Reviewed by Beth E. McKenzie

While I was at university, I had a roommate studying Geological Engineering. One of her class projects was to map the geological features of one square mile from a USGS topographical map. We crawled all over the assigned plot every weekend and several afternoons that spring, striding between landmarks, measuring the strike and dip of the creek bank, marking down fence lines and telephone poles, pastures and homes. I saw my first trout on one of those trips; a frightening beast, no wonder we eat them.

Dr. Haskell provides us with a series of peeks over the course of a year into an isolated corner of an old growth Tennessee forest near the western edge of the Cumberland Plateau. He established his laboratory by walking "haphazardly through the forest and stopping when I found a suitable rock on which to sit". He thinks of the study area as a mandala (the whole forest as seen through a one-meter circle of land) and was inspired toward this project by the art of Tibetan sand painting, whereby monks create a symbolic mandala from colored sand in part as a ritual of concentration and to demonstrate the transient nature of the works of man. From each of the recorded sessions at the mandala we get an essay about some feature of the forest and the philosophy that comes with introspection and meditation. I particularly enjoyed the times when the Professor is startled by a conundrum, like when he debates whether the cuteness of the raccoon family is an appropriate consideration for a naturalist, or whether a wayward golf ball in the mandala is trash or treasure. I loved the bugs and the goo and the smells, the katydid song and the wind bending the trees.

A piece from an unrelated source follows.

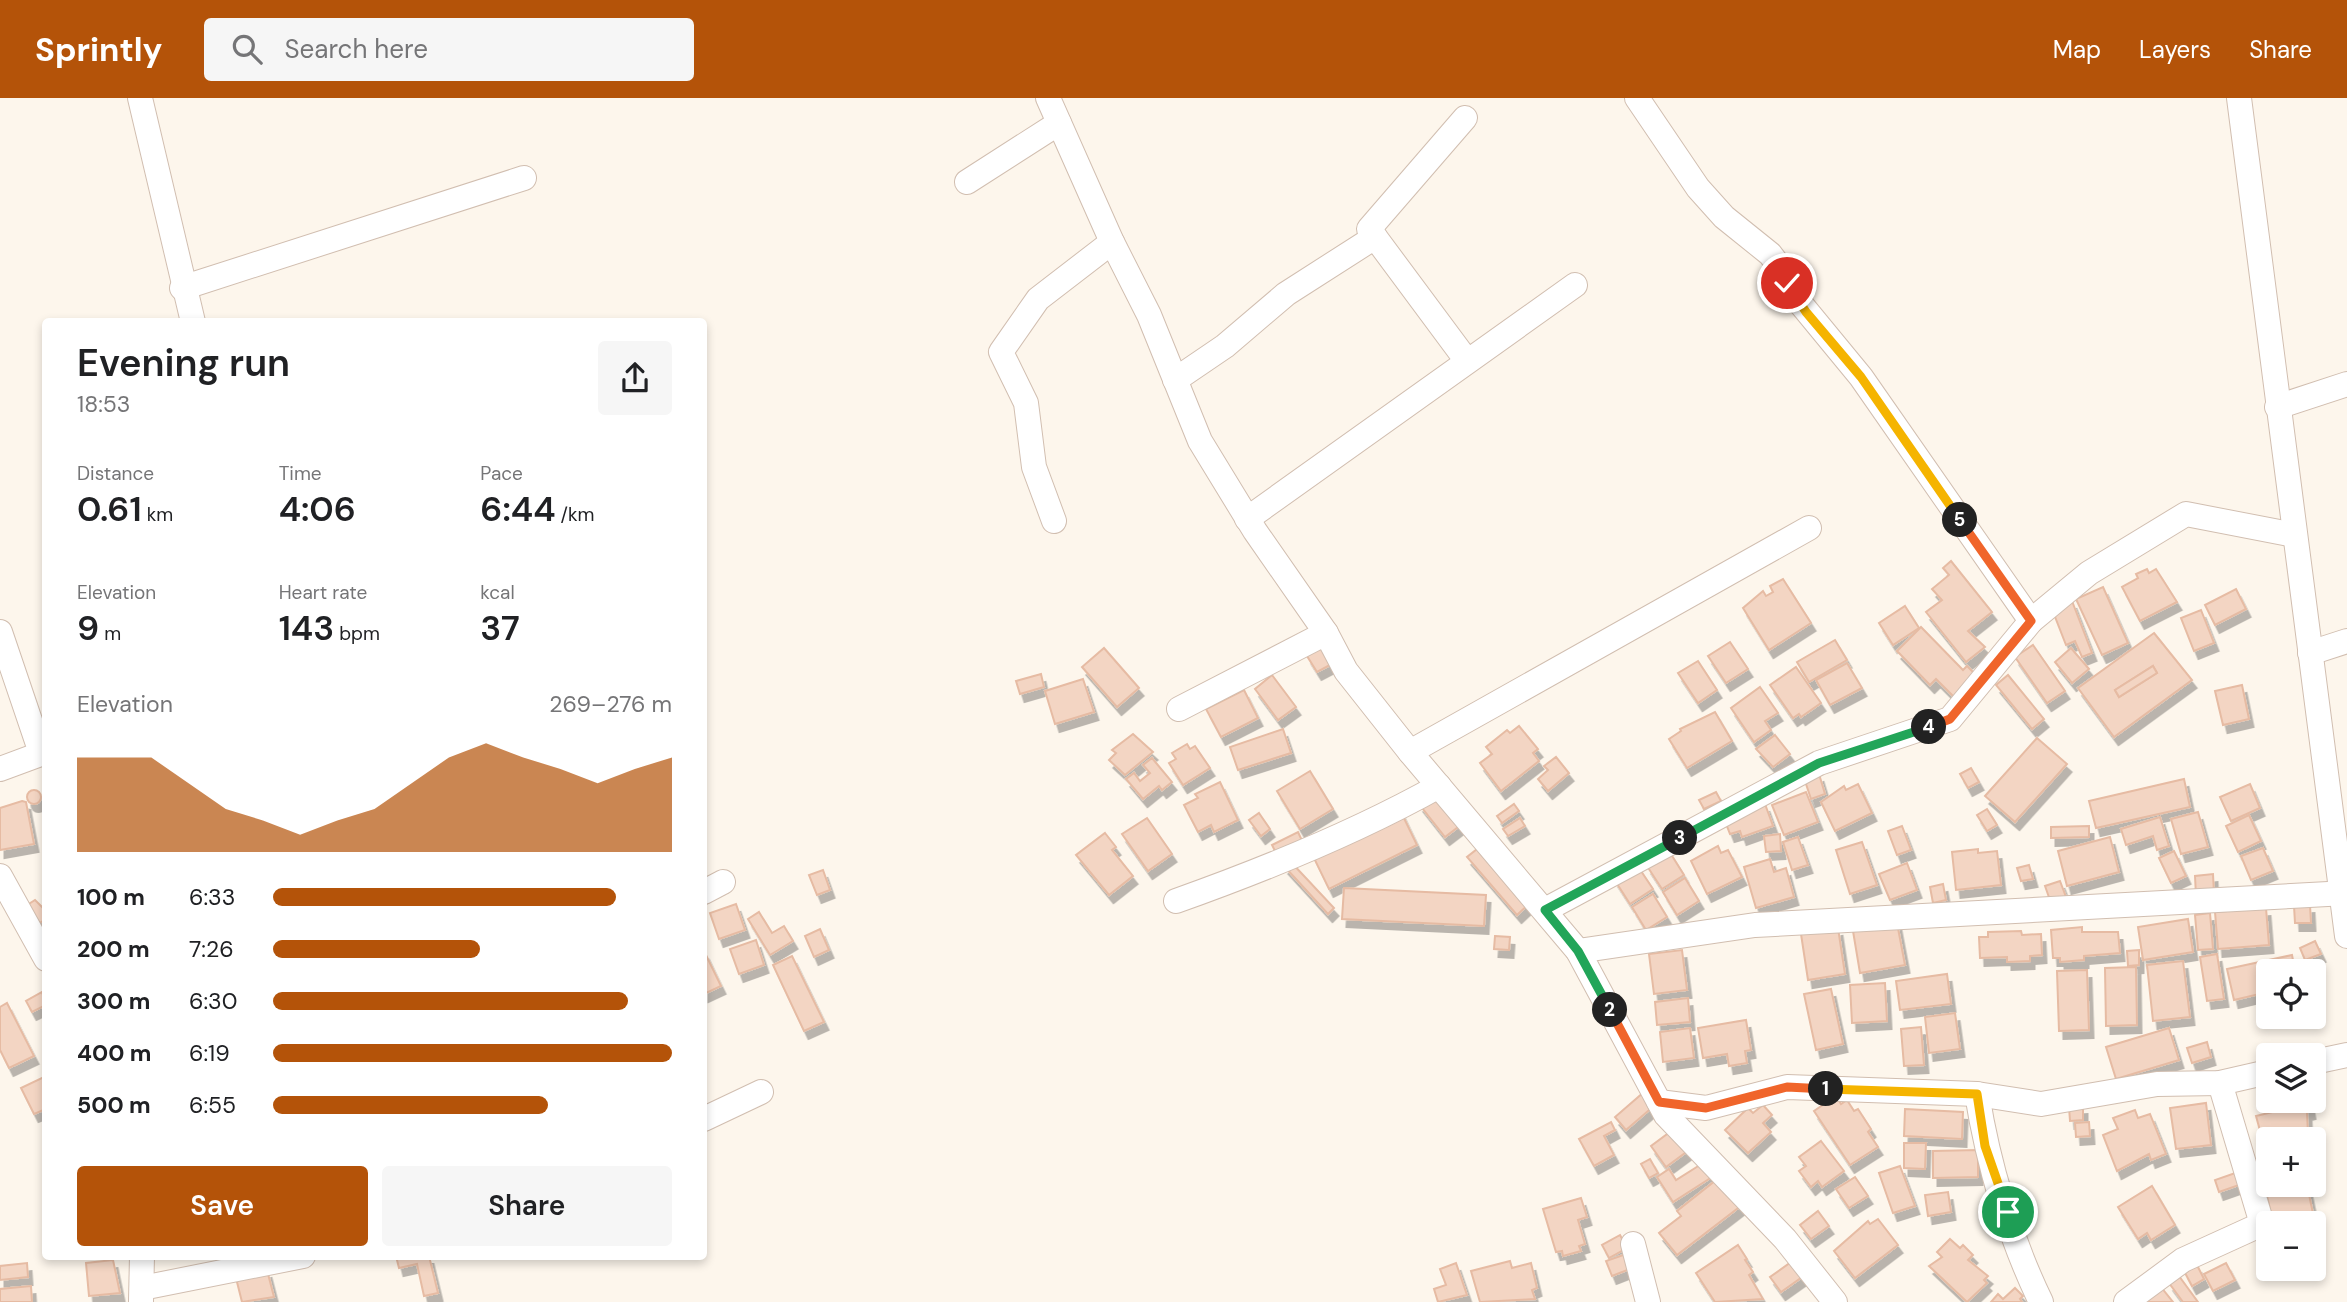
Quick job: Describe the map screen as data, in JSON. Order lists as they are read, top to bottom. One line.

I do not believe that I am trivializing Dr. Haskell's work when I say this would be an interesting experiment to try in your own woods or schoolyard through the seasons. The laboratory you establish may not be as complex or pristine, but with study, it will give up some of its secrets, and maybe it can help you understand a few of your own.


Reviewer's Notes: Haskell holds degrees from the University of Oxford (B.A. in Zoology) and from Cornell University (Ph.D. in Ecology and Evolutionary Biology). He is Professor of Biology at the University of the South, where he has served both as Chair of Biology and as an Environmental Fellow with the Associated Colleges of the South. In 2009, the Carnegie and CASE Foundations named Dr. Haskell Professor of the Year for Tennessee, an award given to college professors who have achieved national distinction and whose work shows "extraordinary dedication to undergraduate teaching."